Manufacturers - less than impressed by the latest IT industry buzzwords

Datamonitor's survey of C-Level executives, CIOs, IT managers and line of business (LOB) managers investigated current issues and opportunities in the manufacturing sector, spanning general economic and business issues, core technologies (such as ERP, CRM, SCM and PLM) and new technology paradigms (such as on-demand, grid & utility computing, RFID, business agility and lean manufacturing).

IT vendors are pushing on-demand, utility and grid computing solutions but manufacturers do not see how these solutions address their business needs and help them improve their business processes. Asked about new technology strategies and paradigms, it is clear that manufacturers are not interested in grid, on-demand and utility computing. Over 75% of manufacturers say grid computing is not relevant to any stage of their product lifecycle. More than 80% of manufacturers state utility computing is not of any use in resource planning and supply chain execution. More than 90% have no intention to invest in on-demand capabilities across the production process.

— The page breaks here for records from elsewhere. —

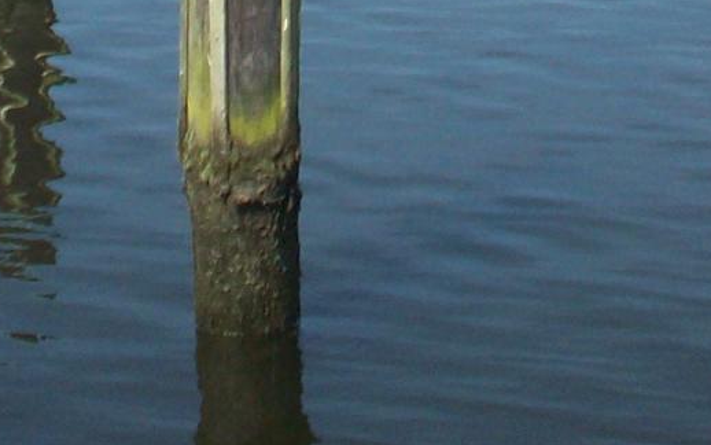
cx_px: 395
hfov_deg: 13.5
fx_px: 3004
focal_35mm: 155
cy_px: -541
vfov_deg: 8.0
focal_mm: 6.2
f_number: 5.6
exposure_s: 1/226
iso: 80
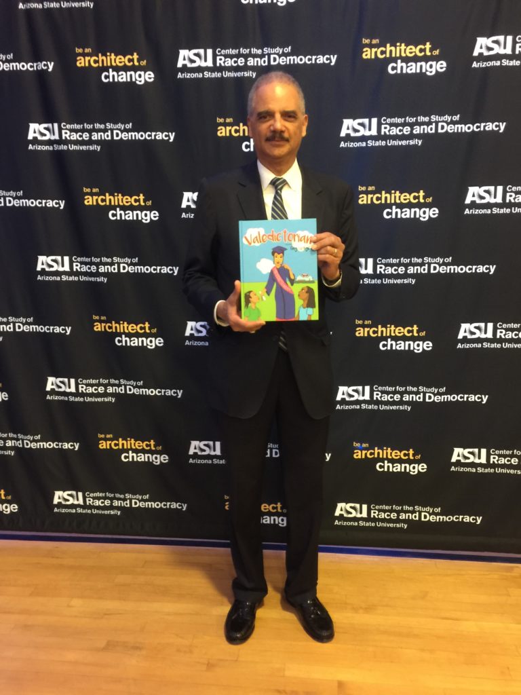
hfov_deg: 48.2
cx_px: 260
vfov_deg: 61.7
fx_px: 582
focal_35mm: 29
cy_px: 348
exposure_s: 1/4
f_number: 2.2
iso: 80
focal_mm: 4.15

This lack of interest is especially worrying for IT vendors given that manufacturers are very confident about their business and the development of the economy. 25% even indicated that they will increase their IT budget over the next 12 months.

"IT vendors need to spend more time making clear the business benefits that solutions of this sort can have - through the use of sub-vertical and business function-specific qualitative case studies and quantitative ROI metrics," says Clifford.

Manufacturers' IT focus is on traditional solutions, such as enterprise resource planning (ERP) and customer relationship management (CRM)

Manufacturers are only now beginning to realize the importance of creating a consistent IT environment in order to operate a fully efficient, integrated IT environment. Indeed, creating a consistent IT environment is cited as a priority for manufacturers in the coming 12 months. This was not the case when the survey was conducted in 2004. Then, IT investment was still being made on a short-term basis, with tactical (as opposed to strategic) aims in mind. 28% of the manufacturers in the 2005 survey feel they are in a better position than 12 months ago and 65% think the business climate will improve.

So the news is good for IT vendors. However, from an IT perspective, focus in the manufacturing sector is more on traditional solutions like ERP and CRM upgrades and IT consolidation - those solutions that have the ability to improve key business functions such as supply chain planning, capacity planning, procurement, contract management and compliance, asset management, plant floor communications, plant safety, warehouse management and logistics management, to name a few.

Clifford concludes:

"IT vendors, particularly the likes of HP, IBM, Microsoft and Oracle, have to re-consider their strategies when addressing the manufacturing sector. This study has demonstrated a willingness by manufacturers to invest but vendors must meet the needs of the sector. As it currently stands, there is a complete disconnect between IT vendors and the customers they are trying to serve."